Question: The partial pressure of ethane over a solution of \[{\text{6}}{{.56 \times 1}}{{\text{0}}^{{\text{ -...

Question

The partial pressure of ethane over a solution of ${\text{6}}{{.56 \times 1}}{{\text{0}}^{{\text{ - 3}}}}{\text{g}}$ ethane is 1 bar. If the solution contains ${\text{5}}{{.00 \times 1}}{{\text{0}}^{{\text{ - 2}}}}{\text{g}}$ of ethane then what shall be the partial pressure of the gas?

Answer 1

Solution

In the above question, we have to find the partial pressure of ethane when mass of the ethane is given.
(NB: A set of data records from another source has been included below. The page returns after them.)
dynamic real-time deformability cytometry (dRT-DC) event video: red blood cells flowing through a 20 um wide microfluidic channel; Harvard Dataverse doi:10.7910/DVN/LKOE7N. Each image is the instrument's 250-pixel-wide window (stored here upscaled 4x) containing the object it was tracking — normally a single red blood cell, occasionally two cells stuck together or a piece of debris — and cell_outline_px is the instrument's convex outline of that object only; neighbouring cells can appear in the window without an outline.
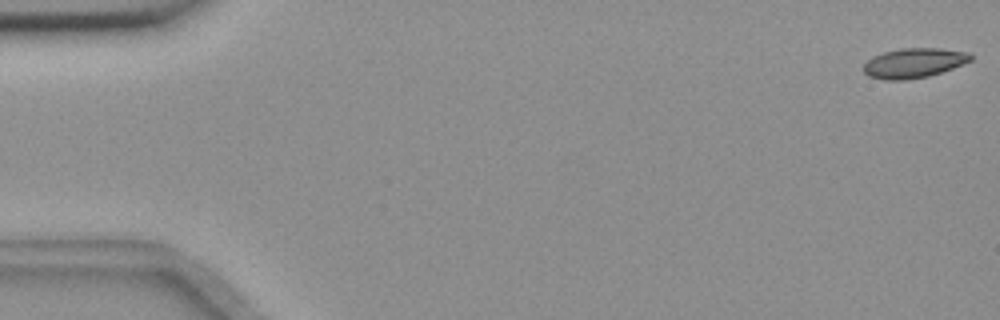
{"species": "common noctule bat (a hibernating species)", "species_latin": "Nyctalus noctula", "temperature_condition": "room temperature", "stored_images_in_passage": 56, "camera_frame_rate_fps": 3000, "um_per_image_px": 0.085, "animal": {"sex": "female", "body_mass_g": 18.4}, "frame": {"image": 1, "passage_image": 1, "time_ms": 0.0, "image_size_px": [1000, 320], "cell_outline_px": [[972, 60], [952, 68], [928, 76], [908, 80], [884, 80], [868, 76], [864, 72], [864, 64], [872, 56], [884, 52], [900, 48], [940, 48], [968, 52], [972, 56]], "centroid_in_image_um": [77.66, 5.35], "position_along_channel_um": 7.3, "area_um2": 18.55}}
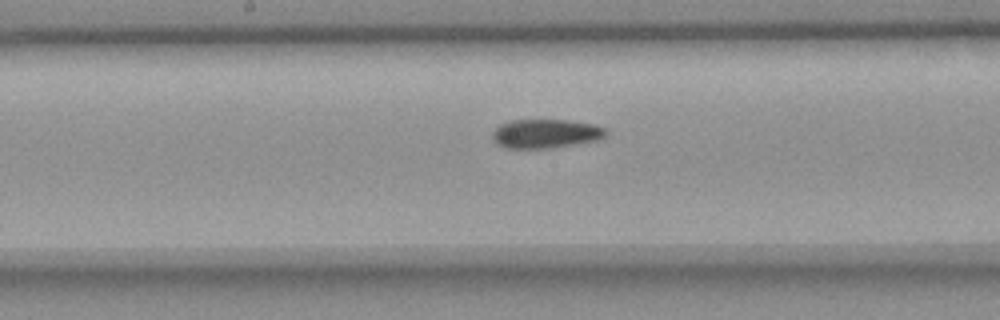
{"frame": {"image": 2, "passage_image": 29, "time_ms": 9.333, "image_size_px": [1000, 320], "cell_outline_px": [[608, 136], [600, 140], [556, 148], [508, 148], [496, 144], [492, 140], [492, 132], [500, 124], [508, 120], [568, 120], [596, 124], [608, 128]], "centroid_in_image_um": [46.45, 11.36], "position_along_channel_um": 201.7, "area_um2": 19.77}}
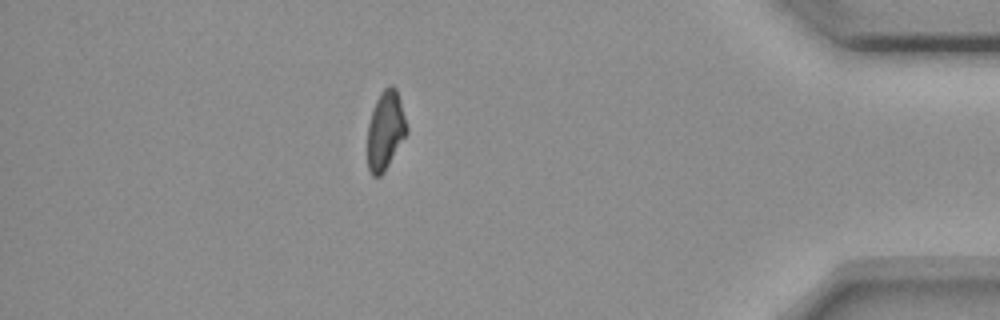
{"frame": {"image": 3, "passage_image": 49, "time_ms": 16.0, "image_size_px": [1000, 320], "cell_outline_px": [[408, 132], [384, 172], [380, 176], [372, 176], [368, 168], [368, 124], [376, 100], [380, 92], [388, 84], [392, 84], [396, 88], [400, 100], [408, 128]], "centroid_in_image_um": [32.77, 11.06], "position_along_channel_um": 402.4, "area_um2": 17.98}}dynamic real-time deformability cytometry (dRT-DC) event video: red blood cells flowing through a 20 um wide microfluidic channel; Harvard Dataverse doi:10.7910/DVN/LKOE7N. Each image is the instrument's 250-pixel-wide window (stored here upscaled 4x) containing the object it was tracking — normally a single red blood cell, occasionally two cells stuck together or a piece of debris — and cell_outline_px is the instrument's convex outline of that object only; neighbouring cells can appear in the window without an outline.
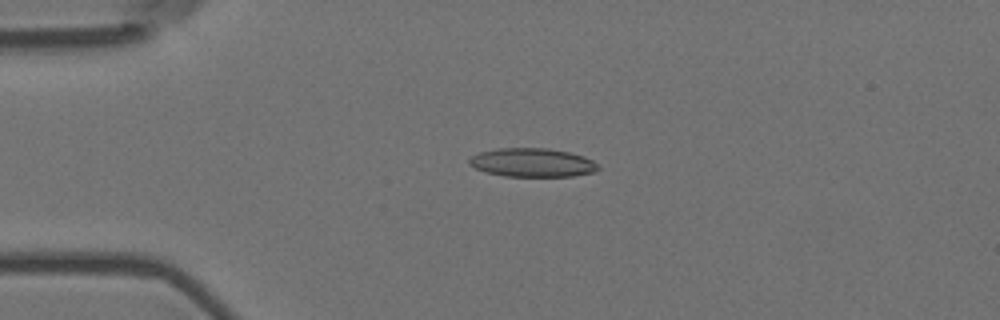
{"species": "Egyptian fruit bat (a non-hibernating species)", "species_latin": "Rousettus aegyptiacus", "temperature_condition": "room temperature", "stored_images_in_passage": 6, "camera_frame_rate_fps": 3000, "um_per_image_px": 0.085, "animal": {"sex": "female"}, "frame": {"image": 1, "passage_image": 4, "time_ms": 1.0, "image_size_px": [1000, 320], "cell_outline_px": [[600, 168], [596, 172], [572, 176], [504, 176], [488, 172], [476, 168], [468, 164], [468, 160], [472, 156], [480, 152], [496, 148], [548, 148], [568, 152], [584, 156], [592, 160]], "centroid_in_image_um": [45.26, 13.81], "position_along_channel_um": 39.7, "area_um2": 21.5}}
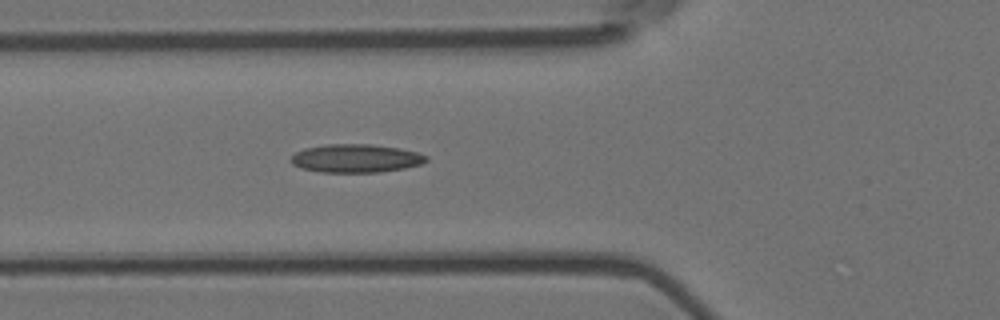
{"frame": {"image": 2, "passage_image": 6, "time_ms": 1.667, "image_size_px": [1000, 320], "cell_outline_px": [[428, 160], [420, 164], [404, 168], [380, 172], [320, 172], [300, 168], [292, 164], [288, 160], [296, 152], [304, 148], [328, 144], [372, 144], [400, 148], [416, 152], [428, 156]], "centroid_in_image_um": [30.22, 13.46], "position_along_channel_um": 95.6, "area_um2": 22.43}}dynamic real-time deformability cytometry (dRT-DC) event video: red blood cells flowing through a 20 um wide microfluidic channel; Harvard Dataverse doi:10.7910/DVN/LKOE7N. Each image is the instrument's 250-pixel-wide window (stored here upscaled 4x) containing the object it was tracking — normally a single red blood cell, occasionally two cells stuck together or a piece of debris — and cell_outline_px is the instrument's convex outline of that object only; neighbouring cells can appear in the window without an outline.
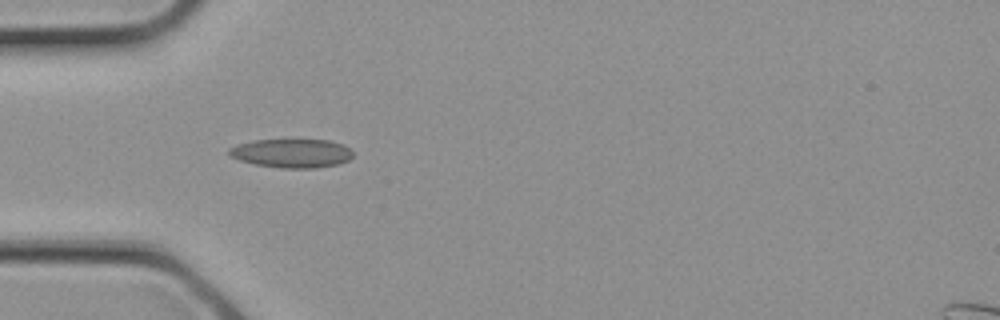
{"species": "common noctule bat (a hibernating species)", "species_latin": "Nyctalus noctula", "temperature_condition": "cold", "stored_images_in_passage": 6, "camera_frame_rate_fps": 3000, "um_per_image_px": 0.085, "animal": {"sex": "female", "body_mass_g": 21.9}, "frame": {"image": 1, "passage_image": 1, "time_ms": 0.0, "image_size_px": [1000, 320], "cell_outline_px": [[352, 156], [348, 160], [336, 164], [316, 168], [280, 168], [256, 164], [240, 160], [228, 156], [228, 148], [236, 144], [252, 140], [332, 140], [344, 144], [352, 152]], "centroid_in_image_um": [24.76, 13.02], "position_along_channel_um": 60.2, "area_um2": 20.87}}
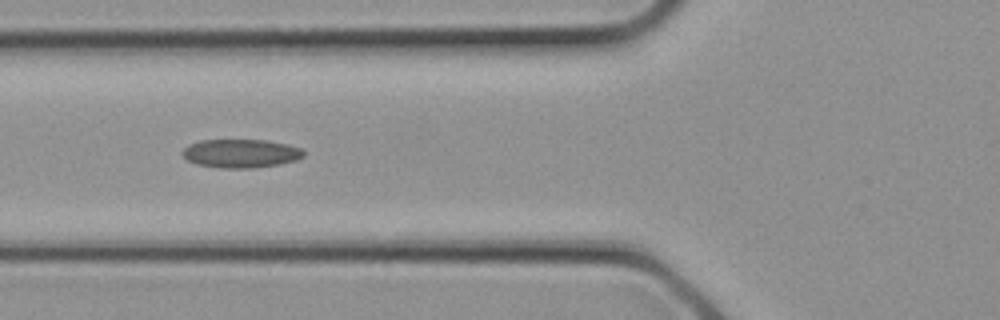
{"frame": {"image": 2, "passage_image": 3, "time_ms": 0.667, "image_size_px": [1000, 320], "cell_outline_px": [[304, 156], [296, 160], [280, 164], [252, 168], [220, 168], [196, 164], [188, 160], [180, 152], [188, 144], [200, 140], [264, 140], [288, 144], [300, 148], [304, 152]], "centroid_in_image_um": [20.45, 13.04], "position_along_channel_um": 105.4, "area_um2": 20.23}}
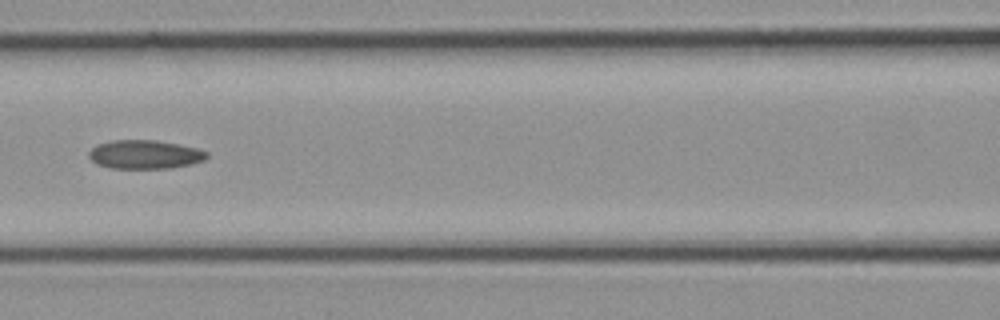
{"frame": {"image": 3, "passage_image": 5, "time_ms": 1.333, "image_size_px": [1000, 320], "cell_outline_px": [[208, 156], [204, 160], [192, 164], [172, 168], [108, 168], [96, 164], [88, 156], [88, 152], [96, 144], [112, 140], [156, 140], [196, 148], [208, 152]], "centroid_in_image_um": [12.28, 13.13], "position_along_channel_um": 154.3, "area_um2": 19.83}}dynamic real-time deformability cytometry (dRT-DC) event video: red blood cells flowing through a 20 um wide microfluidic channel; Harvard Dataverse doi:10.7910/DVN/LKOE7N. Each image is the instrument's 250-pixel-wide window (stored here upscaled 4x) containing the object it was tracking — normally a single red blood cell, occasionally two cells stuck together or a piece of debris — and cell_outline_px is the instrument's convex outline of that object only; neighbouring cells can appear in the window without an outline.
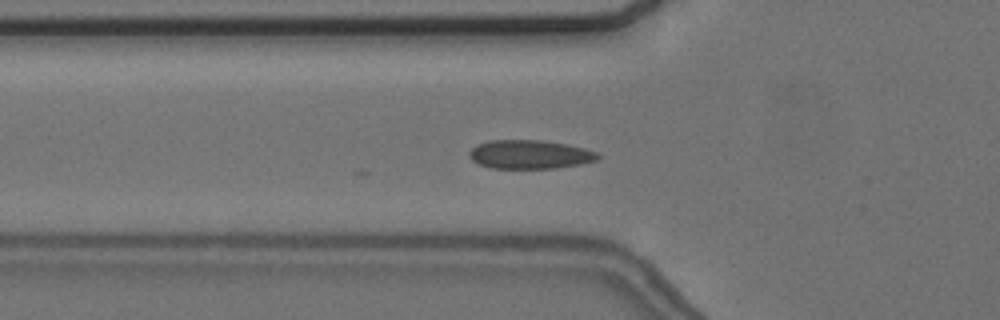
{"species": "common noctule bat (a hibernating species)", "species_latin": "Nyctalus noctula", "temperature_condition": "cold", "stored_images_in_passage": 6, "camera_frame_rate_fps": 3000, "um_per_image_px": 0.085, "animal": {"sex": "female", "body_mass_g": 24.6, "forearm_length_mm": 56.2}, "frame": {"image": 1, "passage_image": 2, "time_ms": 0.333, "image_size_px": [1000, 320], "cell_outline_px": [[600, 160], [580, 164], [556, 168], [492, 168], [480, 164], [472, 160], [468, 156], [468, 152], [476, 144], [488, 140], [544, 140], [568, 144], [584, 148], [596, 152], [600, 156]], "centroid_in_image_um": [45.04, 13.12], "position_along_channel_um": 80.8, "area_um2": 21.73}}
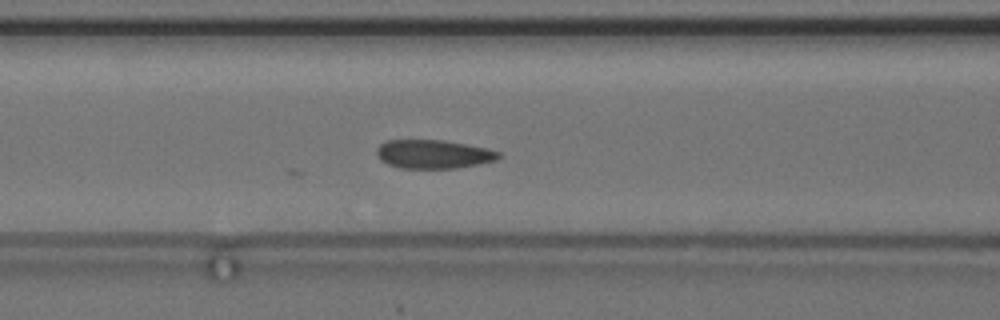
{"frame": {"image": 2, "passage_image": 6, "time_ms": 1.667, "image_size_px": [1000, 320], "cell_outline_px": [[500, 156], [496, 160], [456, 168], [400, 168], [388, 164], [380, 160], [376, 152], [376, 148], [384, 140], [444, 140], [488, 148], [500, 152]], "centroid_in_image_um": [36.81, 13.09], "position_along_channel_um": 129.8, "area_um2": 20.4}}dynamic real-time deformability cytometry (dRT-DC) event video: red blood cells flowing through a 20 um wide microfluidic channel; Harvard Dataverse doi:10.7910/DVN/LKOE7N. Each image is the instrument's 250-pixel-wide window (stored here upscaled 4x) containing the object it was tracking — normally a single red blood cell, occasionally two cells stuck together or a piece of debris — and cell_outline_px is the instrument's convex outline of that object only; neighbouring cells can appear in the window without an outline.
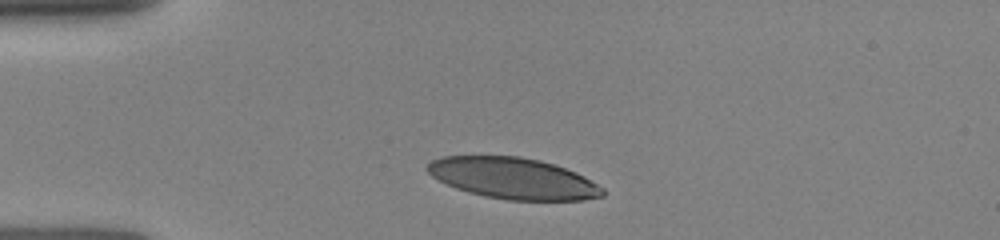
{"species": "human", "species_latin": "Homo sapiens", "temperature_condition": "room temperature", "stored_images_in_passage": 10, "camera_frame_rate_fps": 3000, "um_per_image_px": 0.085, "donor": {"sex": "female"}, "frame": {"image": 1, "passage_image": 1, "time_ms": 0.0, "image_size_px": [1000, 240], "cell_outline_px": [[604, 196], [584, 200], [508, 200], [484, 196], [468, 192], [456, 188], [432, 176], [424, 168], [424, 164], [432, 160], [444, 156], [520, 156], [540, 160], [576, 172], [584, 176], [604, 188]], "centroid_in_image_um": [43.61, 15.15], "position_along_channel_um": 41.4, "area_um2": 42.08}}
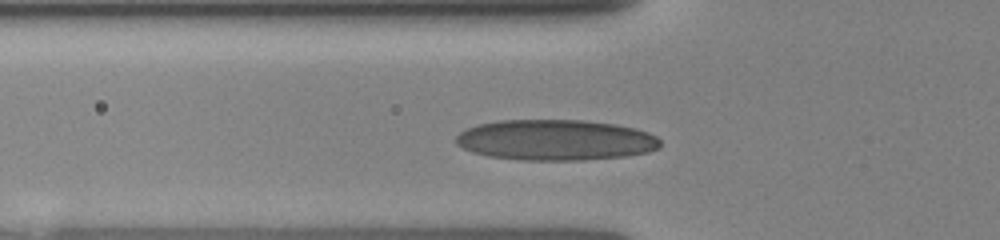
{"frame": {"image": 2, "passage_image": 5, "time_ms": 1.667, "image_size_px": [1000, 240], "cell_outline_px": [[660, 148], [648, 152], [624, 156], [584, 160], [524, 160], [488, 156], [472, 152], [456, 144], [456, 136], [460, 132], [476, 124], [500, 120], [584, 120], [616, 124], [636, 128], [648, 132], [656, 136], [660, 140]], "centroid_in_image_um": [47.23, 11.89], "position_along_channel_um": 78.6, "area_um2": 48.67}}
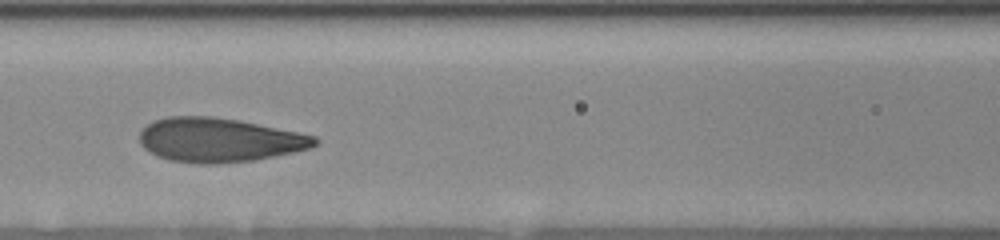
{"frame": {"image": 3, "passage_image": 9, "time_ms": 3.333, "image_size_px": [1000, 240], "cell_outline_px": [[320, 140], [316, 144], [308, 148], [292, 152], [256, 160], [216, 164], [200, 164], [168, 160], [144, 148], [140, 144], [140, 132], [152, 120], [168, 116], [208, 116], [236, 120], [316, 136]], "centroid_in_image_um": [18.59, 11.9], "position_along_channel_um": 148.0, "area_um2": 44.68}}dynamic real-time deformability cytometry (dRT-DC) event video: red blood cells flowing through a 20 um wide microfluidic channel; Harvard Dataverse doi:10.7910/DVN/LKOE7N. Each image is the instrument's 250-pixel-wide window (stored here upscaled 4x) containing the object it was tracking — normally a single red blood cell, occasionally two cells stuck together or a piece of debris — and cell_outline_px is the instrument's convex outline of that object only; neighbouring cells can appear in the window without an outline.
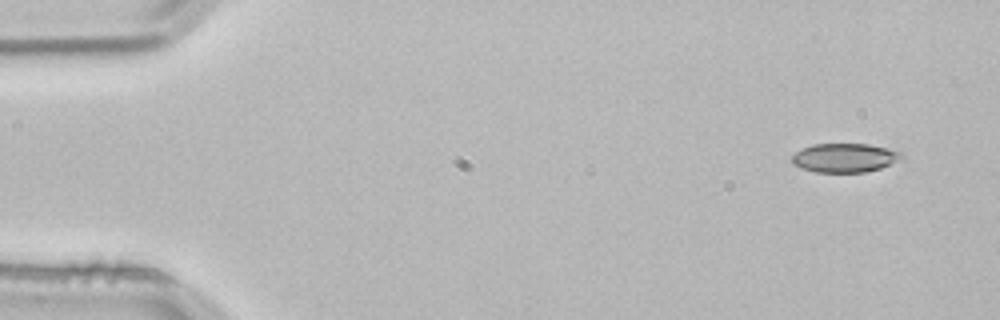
{"species": "common noctule bat (a hibernating species)", "species_latin": "Nyctalus noctula", "temperature_condition": "room temperature", "stored_images_in_passage": 5, "camera_frame_rate_fps": 3000, "um_per_image_px": 0.085, "animal": {"sex": "male", "body_mass_g": 21.5, "forearm_length_mm": 52.0}, "frame": {"image": 1, "passage_image": 1, "time_ms": 0.0, "image_size_px": [1000, 320], "cell_outline_px": [[904, 156], [880, 168], [864, 172], [816, 172], [800, 168], [792, 164], [792, 156], [796, 152], [812, 144], [868, 144], [904, 152]], "centroid_in_image_um": [71.77, 13.41], "position_along_channel_um": 13.2, "area_um2": 18.32}}
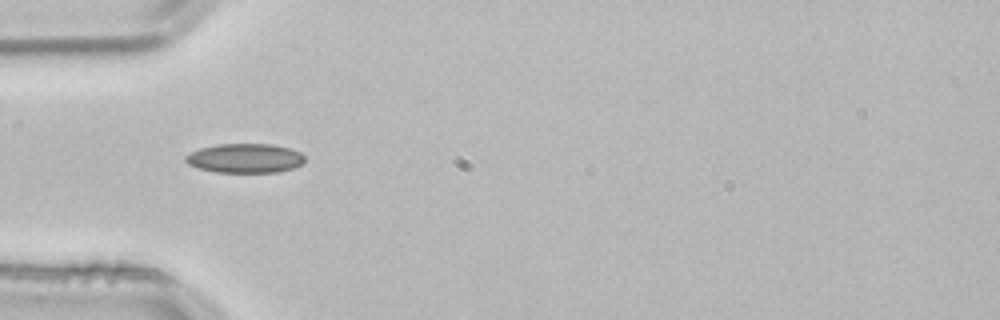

Since we don’t have any direct relationship between partial pressure and mass of the substance, we will be using Henry’s law which gives us a relationship between partial pressure and mole fraction of the gas.
Formula Used-
${\text{p = }}{{\text{K}}_{\text{H}}}{{\chi }}$
where p = partial pressure of the gas
${{\text{K}}_{\text{H}}}$ = Henry’s Law constant
${{\chi }}$ = mole fraction of the gas

Complete step by step answer:
From Henry's Law, we know that the pressure of the gas in the vapour state (p) is directly proportional to the mole fraction of the gas ( ${{\chi }}$ ) in the solution. So,
${\text{p}} \propto {{\chi }}$
${\text{p = }}{{\text{K}}_{\text{H}}}{{\chi }}$ (equation 1)
We know that mole fraction can be expressed as:
${{\chi = }}\dfrac{{\text{m}}}{{\text{M}}}$
where ${{\chi }}$ =mole fraction of the gas, m= given mas and M= Molar mass of the gas
So replacing the value of ${{\chi }}$ in the equation 1 we get:
${\text{p = }}\dfrac{{{{\text{K}}_{\text{H}}}{\text{m}}}}{{\text{M}}}$
Taking m to the left hand side of the equation we get:
$\dfrac{{\text{p}}}{{\text{m}}}{\text{ = }}\dfrac{{{{\text{K}}_{\text{H}}}}}{{\text{M}}}$
Since, ${{\text{K}}_{\text{H}}}$ is the Henry’s Law constant and M is the molar mass of the ethane which is constant, so we will always get $\dfrac{{\text{p}}}{{\text{m}}}$ ratio constant
Now, if $p_1$ = partial pressure of ethane in first solution
$m_1$ = mass of ethane in the first solution
$p_2$ = partial pressure of ethane in second solution
$m_2$ = mass of ethane in the second solution
So, we get:
$\dfrac{{{{p_1}}}}{{{{m_1}}}}{\text{ = }}\dfrac{{{{p_2}}}}{{{{m_2}}}}$
Placing the values given in the question, we get:
$\dfrac{{\text{1}}}{{{\text{6}}{{.56 \times 1}}{{\text{0}}^{{\text{ - 3}}}}}}{\text{ = }}\dfrac{{{{p_2}}}}{{{\text{5}}{{.00 \times 1}}{{\text{0}}^{{\text{ - 2}}}}}}$
By cross-multiplication, we get
$\dfrac{{{\text{5}}{{.00 \times 1}}{{\text{0}}^{{\text{ - 2}}}}}}{{{\text{6}}{{.56 \times 1}}{{\text{0}}^{{\text{ - 3}}}}}}{{ = p_2}}$
${{p_2 = 7}}{\text{.62 bar}}$
$\therefore$ The partial pressure of ethane in the second solution is $7.62$ bar.

Note:
Henry’s Law is not a universal law, it has some exceptions. So, it is not applicable when:
The pressure of gas is too high or the temperature is too low.
The gas should undergo any changes in the solution.